**How to complete this task**
What lines in the records include the string "front"? Return each one.

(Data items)
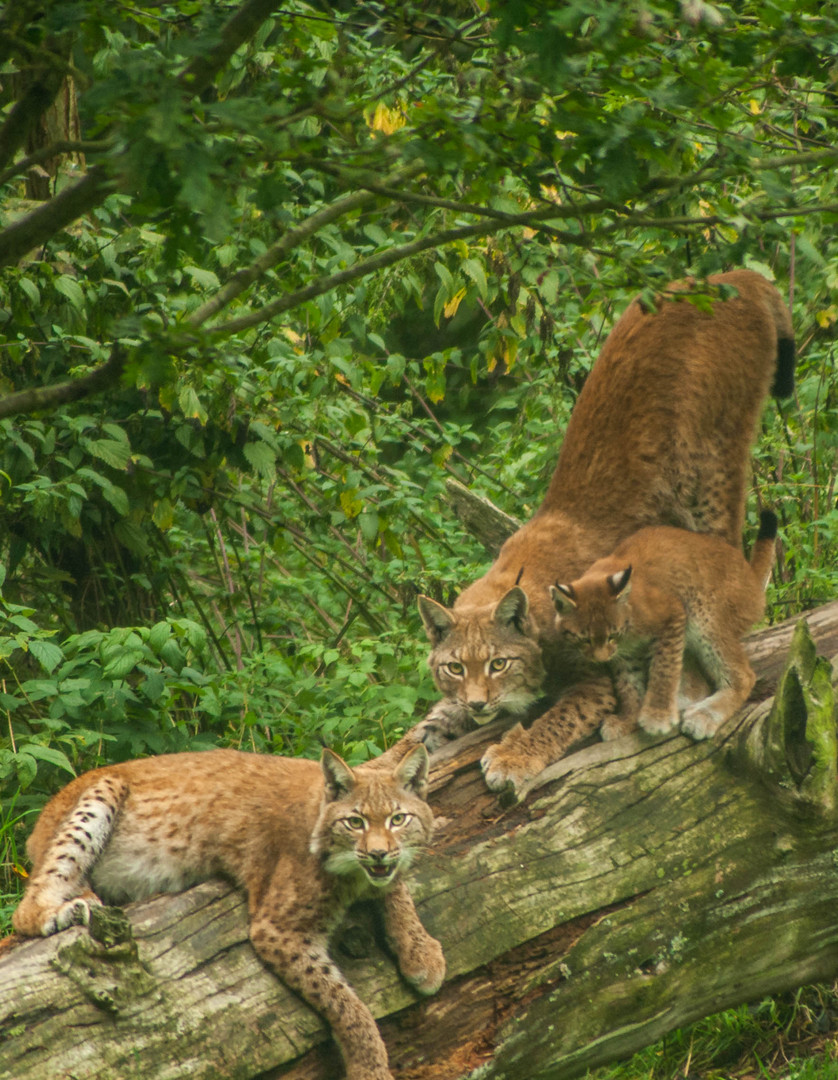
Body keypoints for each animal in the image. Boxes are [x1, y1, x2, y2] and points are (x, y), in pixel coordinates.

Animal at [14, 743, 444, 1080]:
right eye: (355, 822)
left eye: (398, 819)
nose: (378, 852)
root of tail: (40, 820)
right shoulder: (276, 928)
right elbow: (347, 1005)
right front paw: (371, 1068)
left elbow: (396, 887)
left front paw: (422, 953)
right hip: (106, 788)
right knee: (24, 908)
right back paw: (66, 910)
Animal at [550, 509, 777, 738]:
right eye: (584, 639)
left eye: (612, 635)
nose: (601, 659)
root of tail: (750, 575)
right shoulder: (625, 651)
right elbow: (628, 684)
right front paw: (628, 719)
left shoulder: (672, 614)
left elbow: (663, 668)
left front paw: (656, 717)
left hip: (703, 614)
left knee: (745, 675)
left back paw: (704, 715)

==

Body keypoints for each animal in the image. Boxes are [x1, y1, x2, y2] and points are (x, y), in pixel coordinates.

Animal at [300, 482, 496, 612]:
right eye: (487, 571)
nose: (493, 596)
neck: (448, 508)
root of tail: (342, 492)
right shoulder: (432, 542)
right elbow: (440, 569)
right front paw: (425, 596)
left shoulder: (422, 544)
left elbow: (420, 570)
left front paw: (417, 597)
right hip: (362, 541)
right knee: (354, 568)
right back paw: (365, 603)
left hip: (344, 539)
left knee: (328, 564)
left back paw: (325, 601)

**Response to the exercise**
right front paw: (371, 1068)
left front paw: (422, 953)
right front paw: (628, 719)
left front paw: (656, 717)
right front paw: (425, 596)
left front paw: (417, 597)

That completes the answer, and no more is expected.